Predictive analytics works by mining the troves of data captured by companies. First, sophisticated computer algorithms or mathematical equations are used to create a statistical model. Plug in variables such as age, gender, and credit report scores, and these algorithms can automatically calculate potentially predictive relationships—patterns that point to the future. Armed with this information, companies can better anticipate everything from inventory gaps and product returns to sales levels and loss of business—prophesies that can boost a company’s bottom line.

Predictive analytics can also reveal hidden truths about customers—truths that can influence business processes. Last year XO Communications, a telecommunications company based in Herndon, Virginia, struggled with why so many of its voice-over-IP subscribers were terminating their contracts within the first year, recalls Cris Payne, senior manager of customer intelligence.

Using analytics software from IBM’s SPSS business unit, the company made a surprising discovery: many of its customers were experiencing billing errors that were prompting them to abandon the carrier as soon as their contracts expired. The model showed that customers were more likely to jump ship if they had received a mistaken account suspension notice. After the error was cleared up, they’d angrily wait out the remainder of their contract and then fail to renew it. Despite complaints to XO call centers about billing errors, the company simply never would have made the connection without predictive analytics, says Payne.

To rectify the situation, XO Communications introduced a “first bill” review, in which a customer support representative goes over the details of its billing practices and procedures with each new customer. According to Payne, the result was a 60 percent reduction in “customer churn,” which more than paid for the $750,000 investment in the new software within the first year of deployment.
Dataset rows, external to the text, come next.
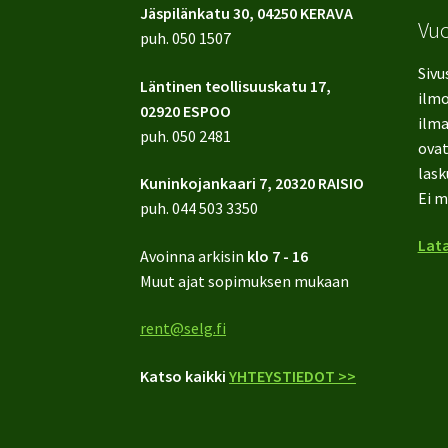
Jäspilänkatu 30, 04250 KERAVA
Vu
puh.
050 1507
Sivu
Läntinen teollisuuskatu 17,
ilmo
02920 ESPOO
ilma
puh.
050 2481
ovat
lask
Kuninkojankaari 7, 20320 RAISIO
Ei m
puh.
044 503 3350
Lata
Avoinna arkisin
klo 7 - 16
Muut ajat sopimuksen mukaan
rent@selg.fi
Katso kaikki
YHTEYSTIEDOT >>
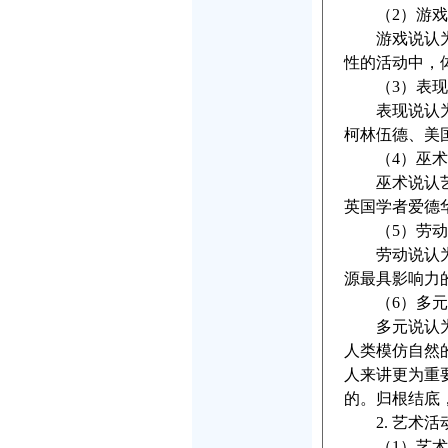
（2）游戏
游戏说认为艺
性的活动中，
（3）表现
表现说认为艺
柯林伍德、美
（4）巫术
巫术说认艺术
英国学者爱德
（5）劳动
劳动说认为艺
源最具影响力
（6）多元
多元说认为艺
人类模仿自然
人来讲更为重
的。归根结底
2. 艺术活
（1）艺术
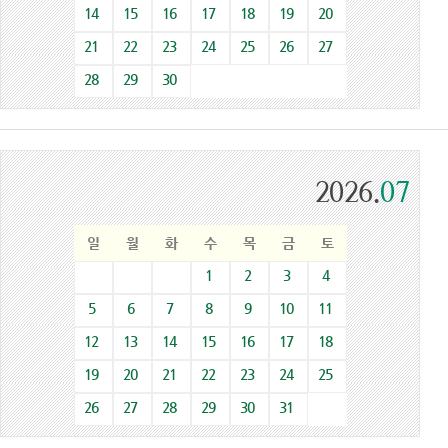
14
15
16
17
18
19
20
21
22
23
24
25
26
27
28
29
30
2026.
07
일
월
화
수
목
금
토
1
2
3
4
5
6
7
8
9
10
11
12
13
14
15
16
17
18
19
20
21
22
23
24
25
26
27
28
29
30
31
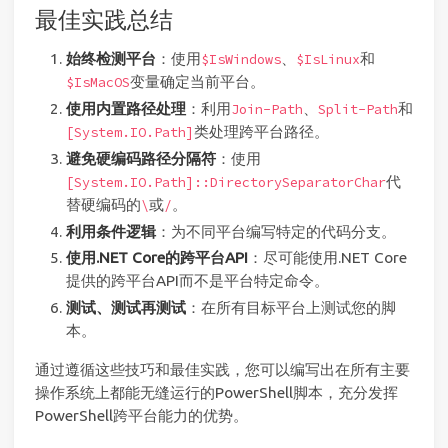
最佳实践总结
始终检测平台
：使用
、
和
$IsWindows
$IsLinux
变量确定当前平台。
$IsMacOS
使用内置路径处理
：利用
、
和
Join-Path
Split-Path
类处理跨平台路径。
[System.IO.Path]
避免硬编码路径分隔符
：使用
代
[System.IO.Path]::DirectorySeparatorChar
替硬编码的
或
。
\
/
利用条件逻辑
：为不同平台编写特定的代码分支。
使用.NET Core的跨平台API
：尽可能使用.NET Core
提供的跨平台API而不是平台特定命令。
测试、测试再测试
：在所有目标平台上测试您的脚
本。
通过遵循这些技巧和最佳实践，您可以编写出在所有主要
操作系统上都能无缝运行的PowerShell脚本，充分发挥
PowerShell跨平台能力的优势。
“If we didn’t have predictive analytics, we’d probably still be struggling to outsell our churn,” says Payne. “It really has plugged a hole and allowed us to grow.”

Stories like this may actually help explain why so few companies take advantage of predictive analytics, though. Eric King, president of the Modeling Agency, a predictive modeling consultancy, says that not all companies are interested in an honest assessment of how their normal business processes are working. He refers to it as the Jack Nicholson effect—You can’t handle the truth!—and warns that “if we can’t carry out the advice that a predictive model provides, the project will fizzle.”

Predictive models also don’t help much if companies don’t tweak them to reflect changes in market or customer base. Cabela’s recently altered one of its models, reclassifying its potential catalogue recipients as “households” rather than “individuals.” In the past, the company delivered catalogues to only those customers who made more than a minimum purchase each year—a strategy that often alienated other household members who were loyal customers but fell short of the threshold. By combining customers into household rankings, Bergstrom says, the new model has increased response rates by 20 percent.

All this provides good reason to carefully guard confidential customer data: the competitive edge it gives companies like XO and Cabela’s. “Ultimately every organization is going to have to make predictive analytics a part of their standard business intelligence practice,” says King. “It’s going to be too expensive not to.”